■ Document extract

How does it feel to be known as the leading tenor of your time?
I am not sure that I am, but it pleases me very much. If you tell me I am first, I like it. If you tell me I am fifth, I like that too. The important thing is the love and warmth I give to the public and the public gives back to me.
Why do you spend so much time cultivating your audience?
It is an obligation of my profession. When you have 4,000 people fill an auditorium, they deserve a lot of attention. It is one way to make people like you. Recently in San Francisco there was a mob waiting for me at a store, and I signed autographs from 6 p.m. to midnight. I do it gladly.
How do you choose your roles?
There is no excitement, no high, in doing easy things. So I continually take on roles that require great concentration. In my recitals I start with early Baroque and finish with popular songs. The range is very demanding, but that is what the public wants and what I want.
How do you care for your voice?
I never try to push it, and I try not to follow a heavy role with another one right away. For instance, I have recently canceled my scheduled appearances in Turandot in Miami and Chicago—and I am still trying to cancel in Paris—because it follows too closely on Aida in San Francisco next month.
Can you anticipate when your voice is going to crack?
No. The risk is there every night, and it gets bigger along with your reputation. When the high notes go, there isn't even a sound, really. Those high notes are but a scream with control. They aren't even what's hardest. The middle range is. To be a great singer you must work on the middle.
How often do you practice?
Every day. Once a famous tenor, Aureliano Petile, said, "If I go one day without singing, I realize it; if I go two days, my friends realize it; if I go three days, the audience realizes it." Some of my friends—great singers—think they can go up to three days without practicing, but when the sound comes out it is not the same.
What makes a great singer?
Concentration. Not the voice. If a mirror was held up to anybody's vocal cords, they would probably look the same. You must learn to concentrate on sound, language, inspiration. Some have fantastic voices and never make it.
Do you often listen to other tenors?
That is how I learn a new role. I listen to records, and friends send me tapes. If I need a new aria for a recital, I listen to perhaps 35 different performances. From those I choose two or three and play them for several days, listening for the interpretation and certain kinds of technical passages. Then I put them away and go by myself to think and reflect.
Solitude is important to you?
Everyone knows I love people. I enjoy playing cards, cooking, drinking wine, but each day I need time to be alone, to study and reflect. I must think about my work; that is most important of all.
Do you hold to the adage that a tenor should not speak or make love before performing?
Speaking isn't really good for the voice, and there is a certain kind of dramatic singer who needs to conserve his strength to open with maximum impact. But the younger generation tends to work more during the day than their predecessors did and are less self-protective. As for making love, I am of the younger generation. What is good for the body is good for the voice—and that includes everything!

■ What you are asked to do
Answer these questions from the tenor interview above:
(a) During what hours did the tenor sign autographs at a store in San Francisco?
(b) Which part of the voice does the tenor say is hardest?
(c) About how many different performances does the tenor listen to when a new aria is needed for a recital?

■ Source material
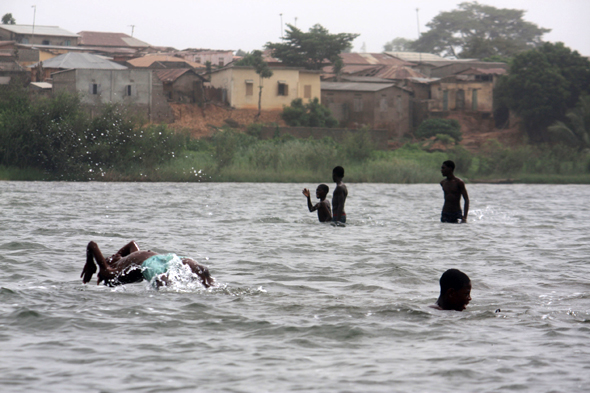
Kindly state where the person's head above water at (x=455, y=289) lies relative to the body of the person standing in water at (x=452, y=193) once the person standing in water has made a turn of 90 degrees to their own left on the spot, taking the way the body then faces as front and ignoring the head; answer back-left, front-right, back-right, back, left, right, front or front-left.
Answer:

■ Expected answer
(a) From 6 p.m. to midnight.
(b) The middle range.
(c) Perhaps 35.